# ACTIVITY
Every record below is to be retyped exactly, with the pictures left out.
%%
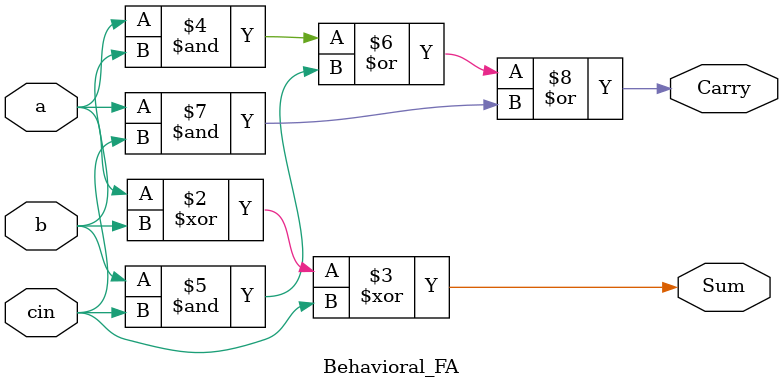
<source format=v>
module Behavioral_FA(Sum, Carry, a, b, cin);
    input a, b, cin;
    output reg Sum, Carry;

    always @(*) begin
        Sum = a ^ b ^ cin;
        Carry = (a & b) | (b & cin) | (a & cin);
    end
endmodule
</source>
%%
# COMPLETED EXERCISE
<source format=v>
module Behavioral_FA(Sum, Carry, a, b, cin);
    input a, b, cin;
    output reg Sum, Carry;

    always @(*) begin
        Sum = a ^ b ^ cin;
        Carry = (a & b) | (b & cin) | (a & cin);
    end
endmodule
</source>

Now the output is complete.